ARKIFMNEWS

Mutasi Pegawai KSB Disebut Bernuansa Dendam Politik, Meritokrasi Dikorbankan?

Sumbawa Barat. Radio Arki – Kebijakan mutasi sejumlah Pegawai Tidak Tetap (PTT) di lingkungan Pemerintah Kabupaten Sumbawa Barat menuai sorotan tajam dari Edy Dwi Pawira, ST. Anggota Dewan DPRD KSB yang akrab disapa Didi itu menilai langkah tersebut sarat dengan aroma balas dendam politik, mengabaikan prinsip meritokrasi, dan berpotensi menggerus profesionalitas birokrasi.

Didi menegaskan bahwa mutasi terhadap sejumlah pegawai dinilai tidak adil, serta tidak mencerminkan tata kelola birokrasi yang profesional. Ia bahkan menyebut adanya indikasi kuat bahwa pemindahan tersebut dilatarbelakangi oleh sentimen politik pasca Pilkada.

“Kalau kita lihat fakta, masih ada rasa sentimen dendam politik. Karena rata-rata yang dimutasi itu berbeda pilihan saat Pilkada. Ini rawan menimbulkan ketidakselarasan di tengah masyarakat,” ujarnya.

Menurut Didi, kontestasi Pilkada seharusnya menjadi momentum demokrasi yang selesai begitu pemimpin terpilih ditetapkan. Namun, jika hasilnya justru dibawa ke dalam ruang birokrasi dan dijadikan alasan untuk merotasi pegawai yang dianggap berbeda pilihan politik, maka hal tersebut sangat berbahaya.

“Pilkada itu sudah selesai. Jangan sampai kita justru membuat pilkada baru di tengah birokrasi. Setelah kontestasi, mestinya kita kembali merajut harmoni, bukan melanggengkan konflik,” tegas politisi Partai Bulan Bintang (PBB) itu.

Ia kemudian mencontohkan adanya kasus mutasi yang dianggap janggal, yakni puluhan pegawai yang sebelumnya bertugas di Satuan Polisi Pamong Praja (Satpol PP), namun kemudian dipindahkan ke sekolah. Penempatan ini dinilai tidak sejalan dengan kompetensi yang dimiliki pegawai bersangkutan.

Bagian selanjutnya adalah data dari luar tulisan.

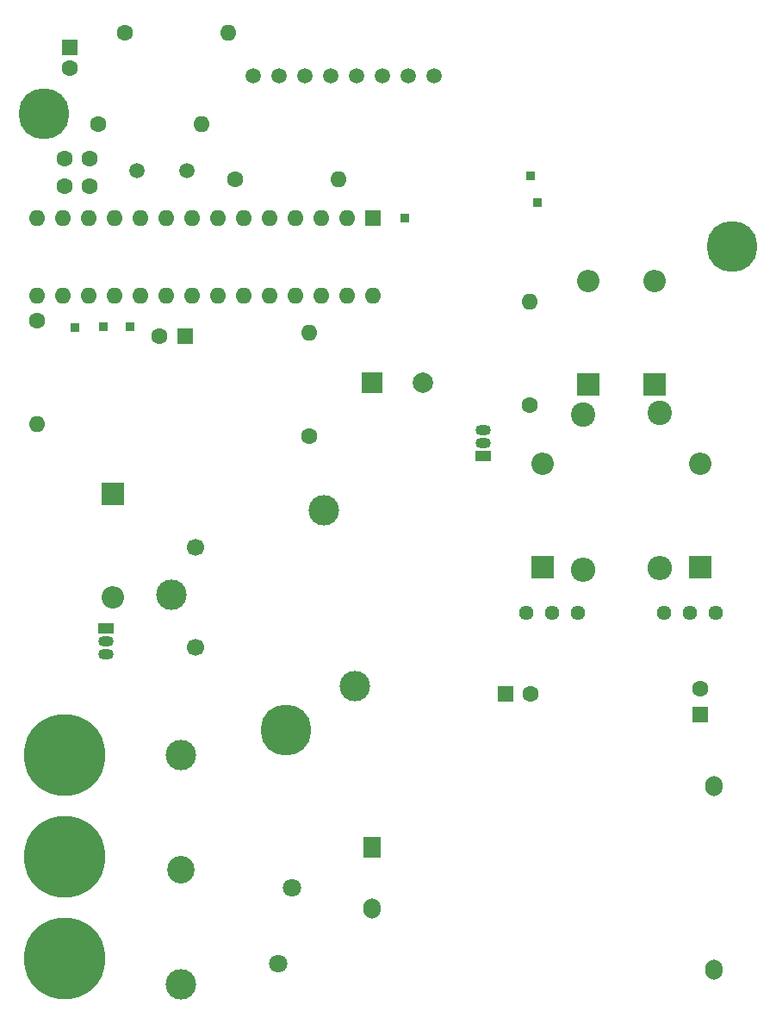
<source format=gbr>
%TF.GenerationSoftware,KiCad,Pcbnew,8.0.5*%
%TF.CreationDate,2024-10-29T06:52:38-03:00*%
%TF.ProjectId,WattSync,57617474-5379-46e6-932e-6b696361645f,rev?*%
%TF.SameCoordinates,Original*%
%TF.FileFunction,Soldermask,Bot*%
%TF.FilePolarity,Negative*%
%FSLAX46Y46*%
G04 Gerber Fmt 4.6, Leading zero omitted, Abs format (unit mm)*
G04 Created by KiCad (PCBNEW 8.0.5) date 2024-10-29 06:52:38*
%MOMM*%
%LPD*%
G01*
G04 APERTURE LIST*
%ADD10C,1.500000*%
%ADD11R,1.600000X1.600000*%
%ADD12C,1.600000*%
%ADD13R,0.850000X0.850000*%
%ADD14R,1.500000X1.050000*%
%ADD15O,1.500000X1.050000*%
%ADD16O,1.600000X1.600000*%
%ADD17R,2.200000X2.200000*%
%ADD18O,2.200000X2.200000*%
%ADD19C,2.400000*%
%ADD20O,2.400000X2.400000*%
%ADD21C,3.000000*%
%ADD22C,1.700000*%
%ADD23C,1.440000*%
%ADD24R,2.000000X2.000000*%
%ADD25C,2.000000*%
%ADD26C,5.000000*%
%ADD27R,1.700000X2.000000*%
%ADD28O,1.700000X2.000000*%
%ADD29C,8.000000*%
%ADD30C,1.800000*%
%ADD31C,2.700000*%
G04 APERTURE END LIST*
D10*
%TO.C,Y1*%
X83840000Y-52150000D03*
X78960000Y-52150000D03*
%TD*%
D11*
%TO.C,C5*%
X134300000Y-105560000D03*
D12*
X134300000Y-103060000D03*
%TD*%
D13*
%TO.C,RESET1*%
X105290000Y-56790000D03*
%TD*%
D14*
%TO.C,Q2*%
X75860000Y-97100000D03*
D15*
X75860000Y-98370000D03*
X75860000Y-99640000D03*
%TD*%
D13*
%TO.C,17.1*%
X72860000Y-67510000D03*
%TD*%
D12*
%TO.C,R6*%
X117560000Y-75150000D03*
D16*
X117560000Y-64990000D03*
%TD*%
D17*
%TO.C,D2*%
X134300000Y-91060000D03*
D18*
X134300000Y-80900000D03*
%TD*%
D17*
%TO.C,D1*%
X118800000Y-91060000D03*
D18*
X118800000Y-80900000D03*
%TD*%
D12*
%TO.C,R5*%
X77720000Y-38560000D03*
D16*
X87880000Y-38560000D03*
%TD*%
D13*
%TO.C,D-1*%
X117650000Y-52680000D03*
%TD*%
D12*
%TO.C,R8*%
X69100000Y-66850000D03*
D16*
X69100000Y-77010000D03*
%TD*%
D19*
%TO.C,R3*%
X130300000Y-75940000D03*
D20*
X130300000Y-91180000D03*
%TD*%
D12*
%TO.C,R1*%
X88590000Y-53000000D03*
D16*
X98750000Y-53000000D03*
%TD*%
D17*
%TO.C,D3*%
X123300000Y-73140000D03*
D18*
X123300000Y-62980000D03*
%TD*%
D21*
%TO.C,K1*%
X82360000Y-93830000D03*
X100390000Y-102760000D03*
X97300000Y-85510000D03*
D22*
X84710000Y-89120000D03*
X84710000Y-98990000D03*
%TD*%
D11*
%TO.C,U3*%
X102130000Y-56800000D03*
D16*
X99590000Y-56800000D03*
X97050000Y-56800000D03*
X94510000Y-56800000D03*
X91970000Y-56800000D03*
X89430000Y-56800000D03*
X86890000Y-56800000D03*
X84350000Y-56800000D03*
X81810000Y-56800000D03*
X79270000Y-56800000D03*
X76730000Y-56800000D03*
X74190000Y-56800000D03*
X71650000Y-56800000D03*
X69110000Y-56800000D03*
X69110000Y-64420000D03*
X71650000Y-64420000D03*
X74190000Y-64420000D03*
X76730000Y-64420000D03*
X79270000Y-64420000D03*
X81810000Y-64420000D03*
X84350000Y-64420000D03*
X86890000Y-64420000D03*
X89430000Y-64420000D03*
X91970000Y-64420000D03*
X94510000Y-64420000D03*
X97050000Y-64420000D03*
X99590000Y-64420000D03*
X102130000Y-64420000D03*
%TD*%
D23*
%TO.C,RV3*%
X117220000Y-95560000D03*
X119760000Y-95560000D03*
X122300000Y-95560000D03*
%TD*%
D11*
%TO.C,C6*%
X72300000Y-40060000D03*
D12*
X72300000Y-42060000D03*
%TD*%
D14*
%TO.C,Q1*%
X112940000Y-80190000D03*
D15*
X112940000Y-78920000D03*
X112940000Y-77650000D03*
%TD*%
D12*
%TO.C,C2*%
X74310000Y-53630000D03*
X71810000Y-53630000D03*
%TD*%
%TO.C,C1*%
X74310000Y-50980000D03*
X71810000Y-50980000D03*
%TD*%
D24*
%TO.C,BZ1*%
X102039216Y-72960000D03*
D25*
X107039216Y-72960000D03*
%TD*%
D12*
%TO.C,R2*%
X75130000Y-47560000D03*
D16*
X85290000Y-47560000D03*
%TD*%
D12*
%TO.C,R7*%
X95900000Y-78240000D03*
D16*
X95900000Y-68080000D03*
%TD*%
D17*
%TO.C,D4*%
X129800000Y-73140000D03*
D18*
X129800000Y-62980000D03*
%TD*%
D26*
%TO.C,*%
X69800000Y-46560000D03*
%TD*%
D11*
%TO.C,C4*%
X115147349Y-103560000D03*
D12*
X117647349Y-103560000D03*
%TD*%
D13*
%TO.C,19.1*%
X78260000Y-67430000D03*
%TD*%
D19*
%TO.C,R4*%
X122800000Y-76060000D03*
D20*
X122800000Y-91300000D03*
%TD*%
D27*
%TO.C,PS1*%
X102042500Y-118602500D03*
D28*
X102042500Y-124602500D03*
X135642500Y-112602500D03*
X135642500Y-130602500D03*
%TD*%
D26*
%TO.C,*%
X137440000Y-59590000D03*
%TD*%
D17*
%TO.C,D5*%
X76610000Y-83910000D03*
D18*
X76610000Y-94070000D03*
%TD*%
D13*
%TO.C,18.1*%
X75650000Y-67470000D03*
%TD*%
D26*
%TO.C,*%
X93560000Y-107100000D03*
%TD*%
D23*
%TO.C,RV2*%
X130760000Y-95560000D03*
X133300000Y-95560000D03*
X135840000Y-95560000D03*
%TD*%
D29*
%TO.C,J1*%
X71800000Y-129560000D03*
X71800000Y-119560000D03*
X71800000Y-109560000D03*
%TD*%
D11*
%TO.C,C3*%
X83665113Y-68410000D03*
D12*
X81165113Y-68410000D03*
%TD*%
D30*
%TO.C,RV1*%
X92800000Y-130060000D03*
X94200000Y-122560000D03*
%TD*%
D31*
%TO.C,F1*%
X83300000Y-120810000D03*
D21*
X83300000Y-109560000D03*
X83300000Y-132060000D03*
%TD*%
D26*
%TO.C,*%
X137440000Y-59590000D03*
%TD*%
D13*
%TO.C,D+1*%
X118330000Y-55310000D03*
%TD*%
D10*
%TO.C,U5*%
X108160000Y-42850000D03*
X105620000Y-42850000D03*
X103080000Y-42850000D03*
X100540000Y-42850000D03*
X98000000Y-42850000D03*
X95460000Y-42850000D03*
X92920000Y-42850000D03*
X90380000Y-42850000D03*
%TD*%
M02*

</source>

“Mutasi yang tidak sesuai dengan kemampuan tentu berdampak pada menurunnya kinerja. Ini jelas menunjukkan bahwa prinsip meritokrasi tidak dijalankan,” tegasnya.

Lebih jauh, Didi mengungkapkan bahwa mutasi dengan motif politik seperti ini tidak hanya merugikan pegawai yang bersangkutan, tetapi juga mengganggu iklim kerja di internal birokrasi. Pegawai menjadi tidak aman secara psikologis, merasa tidak dihargai, dan kehilangan kepercayaan terhadap institusi pemerintahan.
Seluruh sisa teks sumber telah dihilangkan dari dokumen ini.